Beauty Is Truth
Johann Sebastian Bach: Partita # 4
Ludwig van Beethoven: Sonata # 28
Franz Schubert: Sonata D 959
Murray Perahia (piano)
Attending well over 100 concerts a year makes one rather weary and wary, but does heighten one’s appreciation for the truly exceptional performance. Last evening at Carnegie Hall, the superb intellectual pianist Murray Perahia demonstrated the power of sheer beauty, a quality often ignored in modern deconstructed performance. Perahia, along with Maurizio Pollini, is the foremost advocate for the original composer, his adventurous forays into their masterworks always revelatory of the sublimity of structure and architectural symmetry. For this particular recital, the cerebral and the sensual formed a perfect union.

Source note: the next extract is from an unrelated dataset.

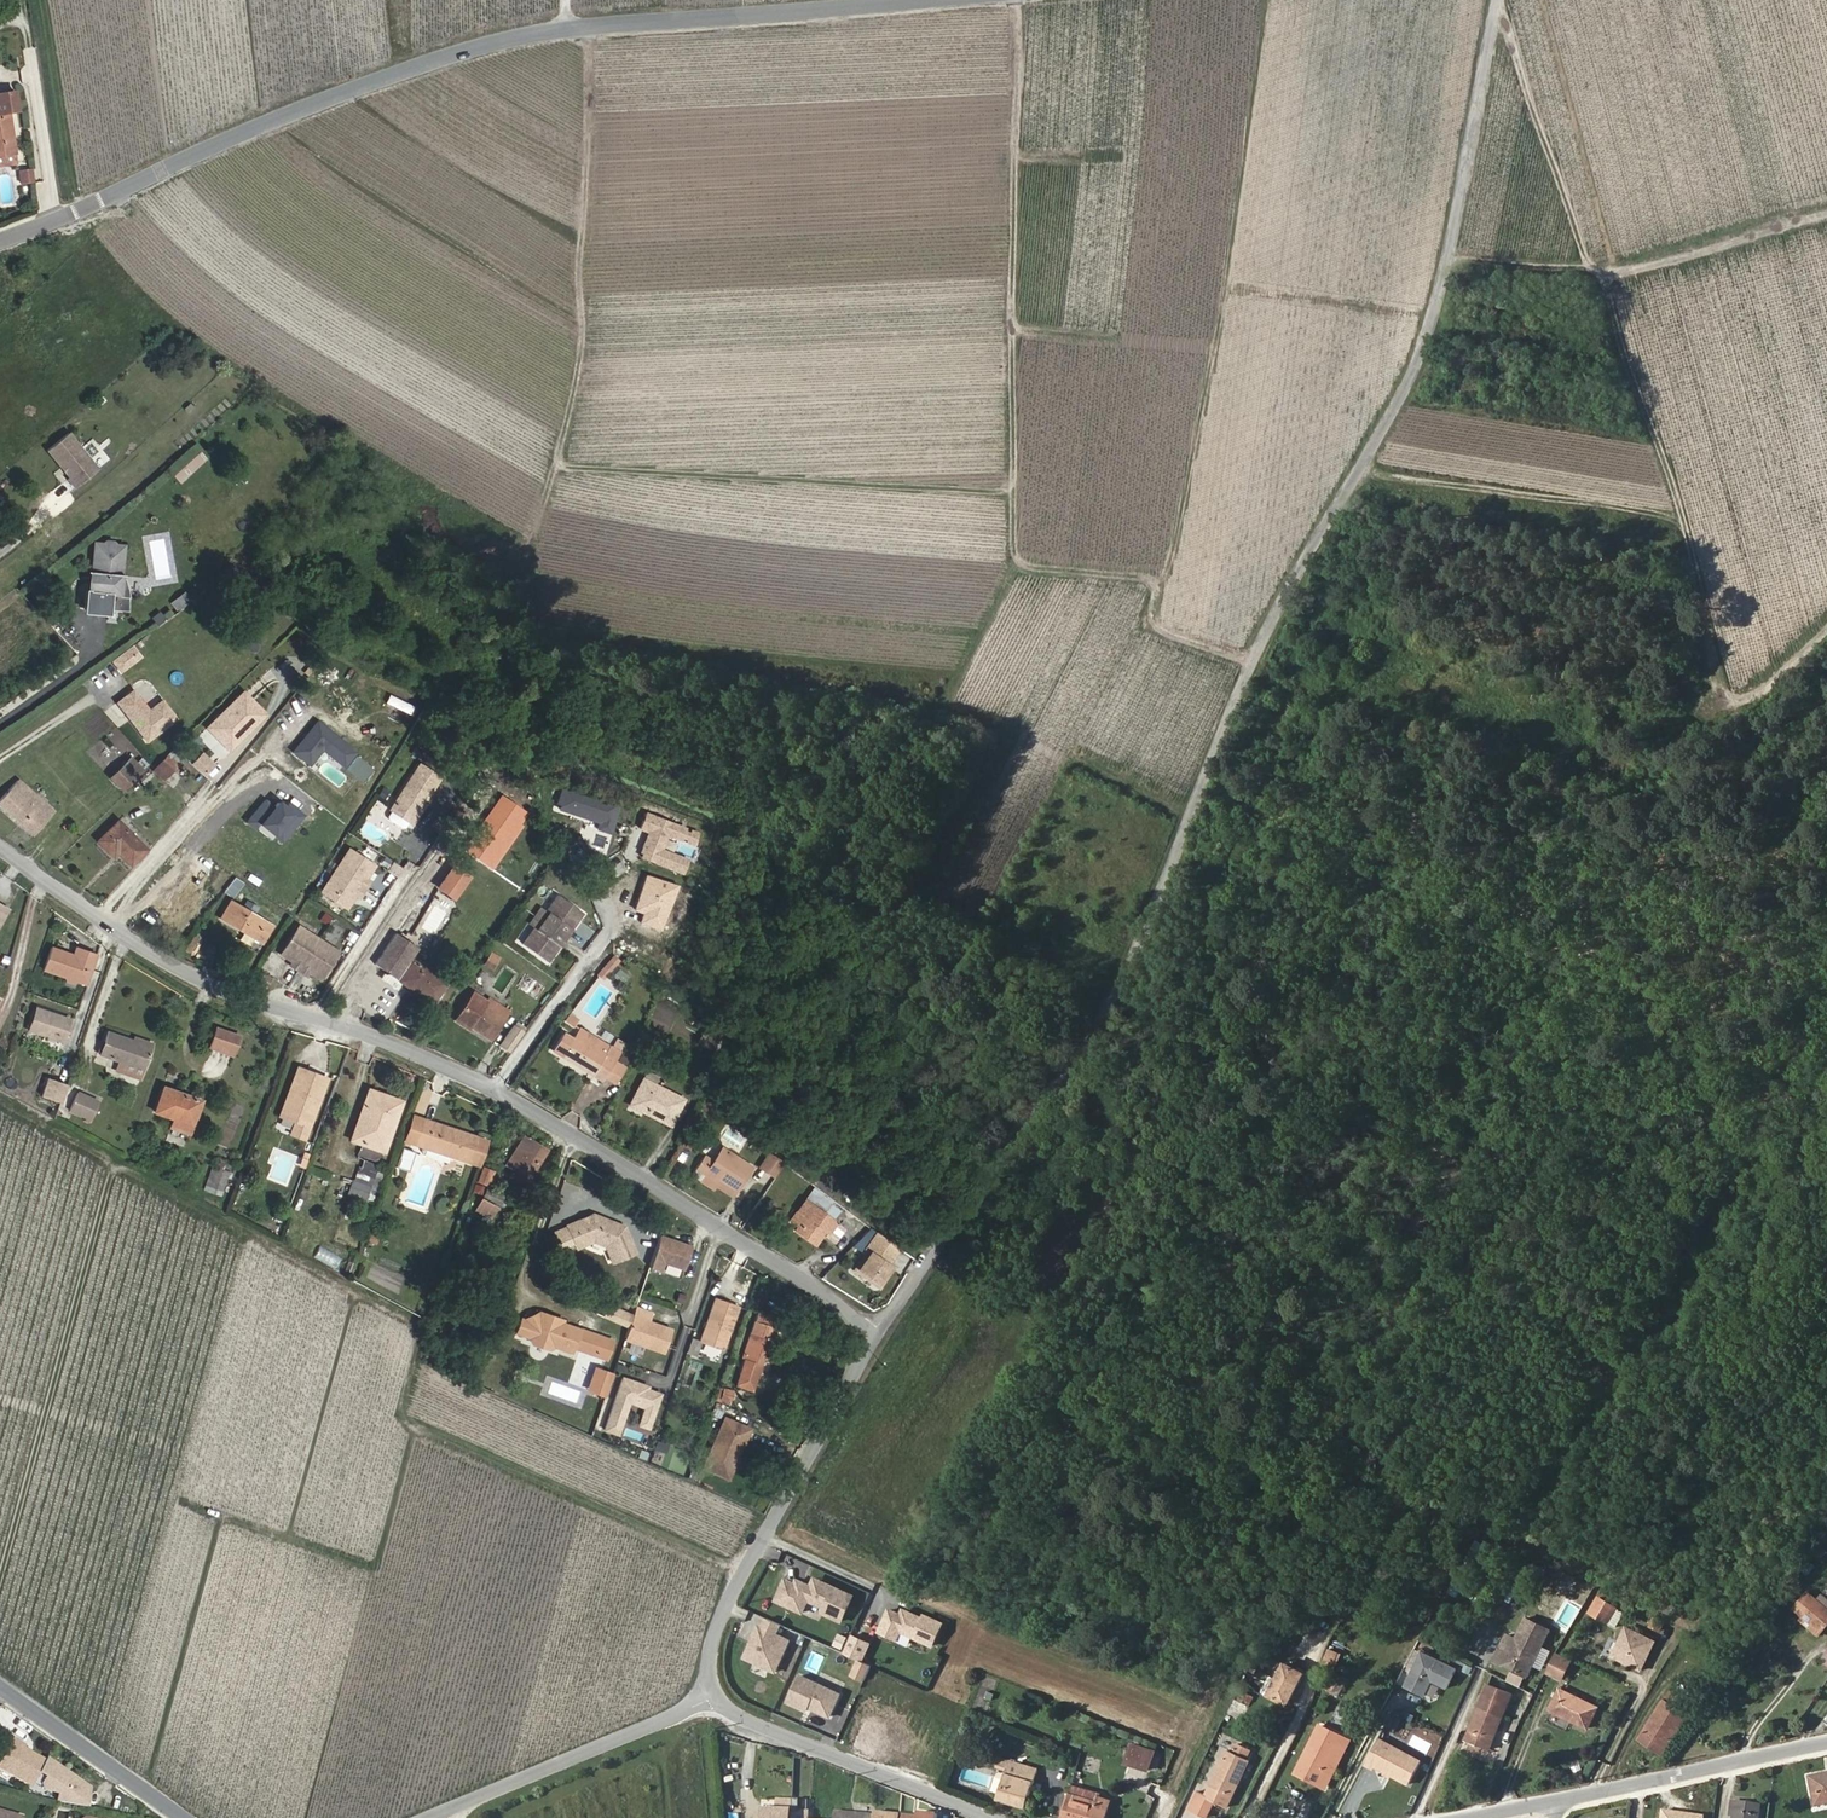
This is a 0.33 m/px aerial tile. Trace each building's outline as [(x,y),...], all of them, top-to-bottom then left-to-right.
[(20,112),(17,92),(8,93),(11,114),(20,112)] [(17,154),(8,93),(0,94),(0,157),(17,154)] [(19,165),(17,154),(0,157),(0,168),(19,165)] [(26,186),(32,185),(30,171),(26,171),(27,176),(24,177),(26,186)] [(71,437),(50,455),(57,463),(78,446),(71,437)] [(78,446),(57,463),(72,481),(70,482),(77,491),(100,473),(78,446)] [(119,542),(91,540),(87,590),(85,590),(83,609),(107,611),(107,606),(118,607),(119,592),(116,591),(119,542)] [(184,590),(170,602),(177,611),(192,599),(184,590)] [(137,687),(119,698),(145,739),(177,719),(164,700),(151,708),(137,687)] [(236,734),(259,712),(242,695),(206,731),(228,753),(241,739),(236,734)] [(406,724),(413,702),(387,695),(381,716),(406,724)] [(355,754),(326,731),(317,724),(294,753),(311,766),(324,750),(345,767),(355,754)] [(200,768),(208,758),(199,752),(192,762),(200,768)] [(164,759),(154,770),(162,779),(173,768),(164,759)] [(131,760),(123,768),(135,779),(143,772),(131,760)] [(135,779),(123,768),(111,781),(122,793),(135,779)] [(438,780),(418,768),(390,811),(410,825),(438,780)] [(0,800),(0,805),(34,836),(55,813),(19,780),(0,800)] [(620,809),(564,791),(558,809),(601,823),(599,829),(612,833),(614,827),(620,809)] [(466,849),(494,868),(531,815),(503,795),(466,849)] [(284,841),(305,816),(284,800),(277,809),(266,800),(253,816),(249,822),(259,830),(264,825),(284,841)] [(665,850),(668,841),(670,836),(694,845),(699,833),(648,814),(644,826),(642,831),(650,834),(640,857),(659,864),(685,874),(690,860),(665,850)] [(122,852),(134,864),(150,849),(123,820),(101,841),(116,858),(122,852)] [(365,884),(374,870),(349,854),(335,875),(365,894),(369,887),(365,884)] [(388,873),(397,879),(402,871),(393,865),(388,873)] [(440,889),(456,900),(472,877),(456,866),(440,889)] [(359,902),(365,894),(335,875),(322,896),(347,912),(355,899),(359,902)] [(662,931),(679,887),(658,879),(650,876),(637,911),(646,914),(642,924),(662,931)] [(546,919),(550,921),(543,930),(564,946),(583,921),(559,902),(546,919)] [(0,903),(0,925),(9,908),(0,903)] [(222,922),(265,950),(277,929),(234,903),(222,922)] [(546,919),(541,915),(535,923),(543,930),(550,921),(546,919)] [(535,923),(529,930),(534,934),(538,937),(543,930),(535,923)] [(534,934),(521,950),(545,969),(564,946),(543,930),(538,937),(534,934)] [(283,959),(296,967),(293,971),(301,975),(320,945),(300,933),(283,959)] [(193,935),(185,949),(191,952),(199,938),(193,935)] [(374,970),(433,1009),(446,988),(410,963),(415,956),(403,948),(405,945),(395,938),(374,970)] [(86,991),(99,951),(78,944),(76,952),(54,944),(43,977),(86,991)] [(310,981),(312,978),(321,984),(338,957),(320,945),(301,975),(310,981)] [(605,981),(620,960),(613,954),(598,975),(605,981)] [(501,960),(493,955),(487,965),(494,970),(501,960)] [(522,989),(531,977),(525,972),(516,984),(522,989)] [(546,988),(531,977),(522,989),(537,999),(546,988)] [(261,981),(255,988),(264,993),(268,986),(261,981)] [(481,1010),(484,1005),(471,996),(451,1026),(464,1034),(467,1031),(489,1046),(503,1024),(481,1010)] [(508,1017),(486,1002),(484,1005),(481,1010),(503,1024),(508,1017)] [(38,1012),(30,1035),(63,1047),(71,1023),(38,1012)] [(217,1031),(211,1048),(225,1053),(231,1036),(217,1031)] [(696,1048),(709,1056),(719,1039),(707,1031),(696,1048)] [(507,1059),(521,1039),(511,1032),(497,1051),(507,1059)] [(611,1051),(579,1033),(572,1045),(604,1063),(611,1051)] [(105,1036),(97,1057),(114,1063),(122,1066),(117,1077),(137,1083),(148,1051),(105,1036)] [(225,1053),(234,1056),(240,1039),(231,1036),(225,1053)] [(551,1061),(560,1066),(569,1050),(560,1045),(551,1061)] [(604,1063),(572,1045),(560,1066),(601,1089),(604,1084),(611,1071),(620,1056),(611,1051),(604,1063)] [(114,1063),(110,1075),(117,1077),(122,1066),(114,1063)] [(622,1077),(611,1071),(604,1084),(614,1090),(622,1077)] [(290,1138),(305,1143),(326,1083),(301,1073),(282,1119),(296,1124),(290,1138)] [(683,1100),(643,1079),(629,1107),(641,1113),(644,1108),(664,1118),(667,1112),(675,1116),(683,1100)] [(62,1104),(67,1088),(48,1082),(43,1098),(62,1104)] [(160,1090),(149,1116),(170,1124),(185,1130),(195,1102),(160,1090)] [(402,1108),(368,1096),(361,1113),(367,1116),(354,1149),(383,1160),(402,1108)] [(79,1098),(71,1118),(92,1126),(100,1105),(79,1098)] [(669,1127),(675,1116),(667,1112),(664,1118),(644,1108),(641,1113),(669,1127)] [(361,1113),(348,1147),(354,1149),(367,1116),(361,1113)] [(167,1132),(182,1139),(185,1130),(170,1124),(167,1132)] [(423,1128),(413,1124),(405,1146),(416,1149),(423,1128)] [(469,1173),(478,1148),(423,1128),(416,1149),(450,1162),(449,1166),(469,1173)] [(531,1180),(550,1149),(525,1134),(507,1165),(531,1180)] [(489,1155),(490,1152),(478,1148),(469,1173),(481,1178),(489,1155)] [(752,1165),(736,1155),(733,1160),(716,1148),(706,1165),(699,1160),(689,1175),(699,1182),(701,1179),(732,1198),(752,1165)] [(416,1149),(415,1153),(449,1166),(450,1162),(416,1149)] [(772,1175),(780,1161),(766,1152),(758,1167),(772,1175)] [(221,1195),(229,1167),(212,1163),(204,1190),(221,1195)] [(370,1208),(378,1184),(361,1177),(353,1202),(370,1208)] [(484,1198),(501,1207),(507,1196),(490,1187),(484,1198)] [(820,1200),(811,1193),(806,1200),(831,1219),(839,1210),(823,1197),(820,1200)] [(798,1226),(796,1230),(800,1233),(803,1230),(815,1239),(823,1228),(826,1230),(833,1221),(831,1219),(806,1200),(790,1220),(798,1226)] [(572,1246),(592,1238),(594,1242),(595,1242),(600,1244),(610,1266),(632,1257),(621,1229),(591,1217),(563,1228),(572,1246)] [(800,1233),(812,1243),(815,1239),(803,1230),(800,1233)] [(872,1283),(885,1267),(880,1264),(893,1248),(872,1232),(860,1248),(863,1251),(851,1266),(872,1283)] [(378,1240),(372,1237),(366,1252),(372,1254),(378,1240)] [(685,1271),(694,1248),(662,1237),(650,1268),(662,1272),(665,1263),(685,1271)] [(572,1246),(574,1250),(594,1242),(592,1238),(572,1246)] [(336,1267),(341,1256),(318,1246),(314,1258),(336,1267)] [(416,1256),(414,1266),(424,1268),(426,1258),(416,1256)] [(686,1305),(689,1298),(682,1295),(679,1303),(686,1305)] [(722,1351),(739,1307),(717,1300),(700,1343),(722,1351)] [(763,1303),(736,1375),(754,1382),(781,1309),(763,1303)] [(650,1319),(653,1310),(637,1304),(634,1313),(650,1319)] [(570,1355),(580,1329),(560,1322),(561,1320),(539,1312),(537,1318),(529,1315),(526,1322),(520,1320),(514,1334),(529,1338),(534,1347),(545,1351),(552,1348),(570,1355)] [(650,1319),(634,1313),(625,1336),(664,1351),(673,1328),(650,1319)] [(605,1362),(612,1342),(580,1329),(572,1350),(605,1362)] [(719,1360),(722,1351),(700,1343),(693,1341),(689,1352),(696,1355),(697,1352),(719,1360)] [(611,1378),(594,1372),(586,1393),(603,1399),(611,1378)] [(650,1416),(659,1391),(646,1387),(647,1383),(621,1374),(603,1426),(616,1431),(628,1399),(643,1405),(640,1413),(650,1416)] [(719,1387),(714,1401),(726,1407),(732,1392),(719,1387)] [(647,1426),(650,1416),(640,1413),(637,1422),(647,1426)] [(729,1480),(737,1461),(733,1459),(746,1429),(726,1420),(704,1468),(729,1480)] [(737,1461),(751,1431),(746,1429),(733,1459),(737,1461)] [(669,1450),(656,1445),(653,1451),(666,1456),(669,1450)] [(898,1522),(890,1540),(899,1545),(908,1526),(898,1522)] [(855,1594),(817,1578),(814,1586),(797,1579),(795,1583),(786,1579),(777,1600),(802,1611),(808,1598),(826,1606),(824,1610),(844,1619),(855,1594)] [(1610,1619),(1617,1606),(1597,1595),(1591,1609),(1610,1619)] [(1826,1628),(1826,1612),(1805,1597),(1794,1613),(1801,1618),(1799,1622),(1804,1626),(1807,1621),(1824,1633),(1826,1628)] [(1512,1602),(1504,1619),(1514,1625),(1523,1607),(1512,1602)] [(932,1639),(941,1618),(924,1610),(923,1614),(905,1606),(903,1611),(889,1605),(879,1627),(896,1634),(900,1625),(932,1639)] [(1625,1610),(1617,1606),(1610,1619),(1619,1623),(1625,1610)] [(782,1622),(768,1616),(764,1625),(761,1624),(747,1655),(777,1669),(792,1638),(778,1632),(782,1622)] [(1654,1616),(1649,1628),(1663,1634),(1668,1621),(1654,1616)] [(1528,1618),(1506,1663),(1531,1675),(1553,1630),(1528,1618)] [(1821,1637),(1824,1633),(1807,1621),(1804,1626),(1821,1637)] [(1628,1625),(1614,1654),(1643,1668),(1657,1639),(1628,1625)] [(846,1651),(852,1637),(842,1632),(835,1646),(846,1651)] [(863,1659),(871,1642),(854,1634),(852,1637),(846,1651),(861,1658),(863,1659)] [(1459,1667),(1425,1649),(1408,1683),(1427,1693),(1434,1678),(1450,1686),(1459,1667)] [(1572,1658),(1557,1651),(1547,1670),(1563,1677),(1572,1658)] [(1718,1675),(1732,1658),(1725,1652),(1711,1669),(1718,1675)] [(865,1681),(873,1663),(863,1659),(861,1658),(853,1675),(865,1681)] [(1306,1673),(1288,1664),(1272,1695),(1291,1704),(1306,1673)] [(841,1694),(801,1676),(789,1702),(807,1711),(809,1707),(831,1716),(841,1694)] [(1477,1743),(1488,1746),(1510,1695),(1485,1684),(1463,1738),(1470,1741),(1477,1743)] [(1576,1691),(1562,1684),(1551,1707),(1564,1713),(1576,1691)] [(1672,1686),(1639,1738),(1663,1753),(1697,1702),(1672,1686)] [(1576,1691),(1564,1713),(1581,1721),(1592,1699),(1576,1691)] [(1581,1721),(1589,1725),(1600,1703),(1592,1699),(1581,1721)] [(887,1727),(866,1718),(859,1734),(880,1743),(887,1727)] [(1339,1745),(1311,1732),(1294,1768),(1321,1780),(1339,1745)] [(853,1747),(874,1756),(880,1743),(859,1734),(853,1747)] [(1425,1758),(1382,1737),(1370,1762),(1379,1767),(1380,1764),(1414,1781),(1425,1758)] [(1254,1755),(1249,1753),(1254,1744),(1240,1738),(1236,1748),(1231,1745),(1210,1796),(1199,1791),(1190,1810),(1207,1817),(1215,1799),(1232,1806),(1254,1755)] [(1126,1755),(1147,1764),(1154,1749),(1132,1740),(1126,1755)] [(45,1762),(22,1750),(24,1747),(14,1741),(0,1765),(0,1769),(31,1786),(39,1772),(45,1762)] [(1470,1741),(1468,1747),(1475,1749),(1477,1743),(1470,1741)] [(963,1758),(966,1750),(957,1747),(954,1755),(963,1758)] [(91,1786),(48,1756),(45,1762),(39,1772),(49,1777),(45,1785),(49,1791),(60,1794),(58,1803),(86,1809),(91,1786)] [(1002,1797),(1030,1805),(1042,1767),(1013,1759),(1002,1797)] [(1809,1775),(1815,1805),(1826,1802),(1826,1772),(1809,1775)] [(1072,1792),(1065,1817),(1069,1817),(1112,1817),(1116,1802),(1101,1798),(1101,1801),(1072,1792)] [(796,1813),(796,1801),(781,1801),(780,1813),(766,1812),(766,1817),(796,1817),(796,1813)] [(1735,1802),(1733,1817),(1744,1817),(1746,1803),(1735,1802)] [(1761,1806),(1746,1803),(1744,1817),(1759,1817),(1761,1806)]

I have written before about Mr. Perahia’s unabashed modernism when dealing with the works of J.S. Bach. No puny fortepiano sound for this artist; rather a rich and full-bodied power extremely proud of its own ability to move and shake its listener. The secret to this type of zaftig Bach playing is to keep the individual notes pristine, emphasizing, even during the sybaritic, the purity of each tone. This requires a muscularity of touch rare since the advent of Romanticism. For Perahia there is no Busonian overlay. In his universe, one can directly scale the heights of both emotion and religiosity; in fact, they are one and the same. Even if one only cared about touch and technique, this would have been a stunning performance; the additional wonderment of rethinking the entire Baroque aesthetic made it extraordinary.

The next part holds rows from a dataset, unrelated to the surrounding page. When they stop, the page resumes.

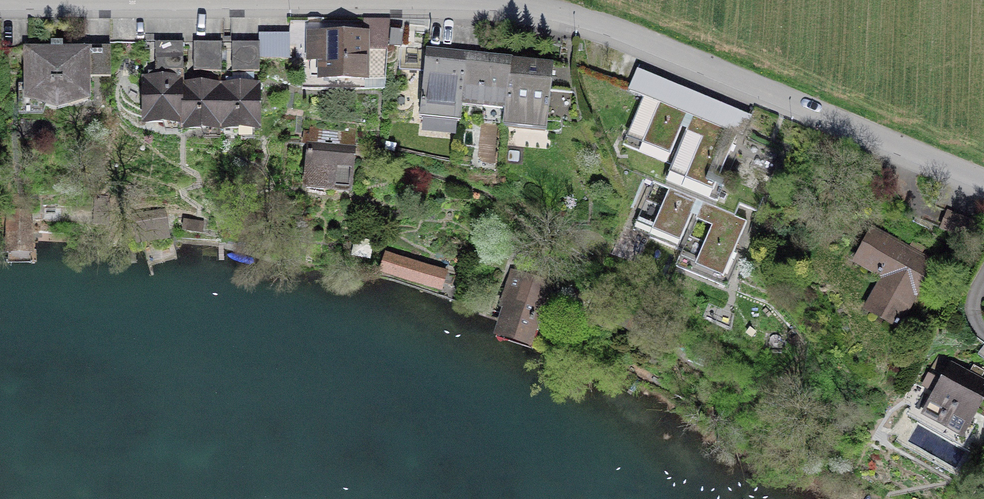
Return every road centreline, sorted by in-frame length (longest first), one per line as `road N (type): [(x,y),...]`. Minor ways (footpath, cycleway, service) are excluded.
road 1 (tertiary): [(983,179),(617,29),(504,0)]
road 2 (tertiary): [(127,0),(0,1)]

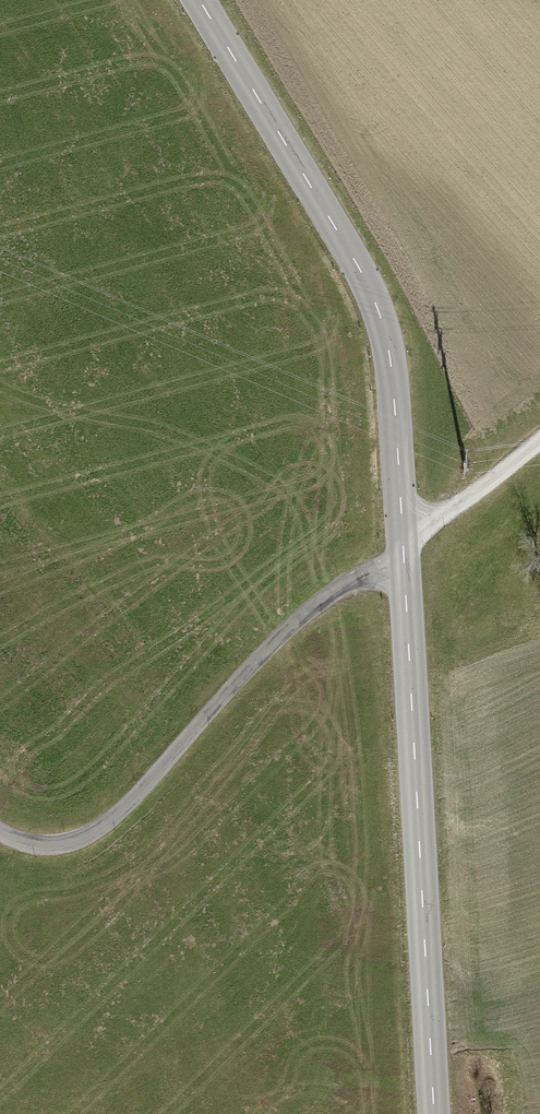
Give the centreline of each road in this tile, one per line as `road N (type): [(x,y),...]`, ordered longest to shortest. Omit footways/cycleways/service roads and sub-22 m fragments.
road 1 (tertiary): [(194,0),(328,218),(369,298),(389,373),(434,1113)]
road 2 (track): [(401,578),(338,591),(276,640),(108,822),(76,842),(39,848),(0,835)]
road 3 (track): [(539,438),(438,520),(399,535)]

Moving on from the beauty of pure logic to that of cosmology, Perahia seized upon the first in that final series of Beethoven sonatas that deals with the infinite. Here the narrative power was paramount, the greatest story ever told. More of a standard thoughtful performance, ala Rudolf Serkin, this traversal of the ultimate question was steady and penetrating, this particular poet of the keyboard employing the most subtle of tempo changes as interrogatory marks. To even discuss his amazing accuracy is superfluous, but it should be pointed out that when Murray Perahia approaches a note, it is a virtual certainty that it will be struck in the very center of its key.
Saving the best for last, Perahia launched into a gorgeous rendition of that most tuneful of Schubert sonatas, the D959 (longtime American TV watchers will recognize the theme of the finale as that of the eighties sitcom Wings). This was music making that boldly emphasized the intrinsic melodiousness of that most inventive of tunesmiths, each section carried away on the winds of song. It occurred to me on the ride home that this much concentrated beauty was indeed a rare event in the concert hall and, upon reflection, what’s the point otherwise?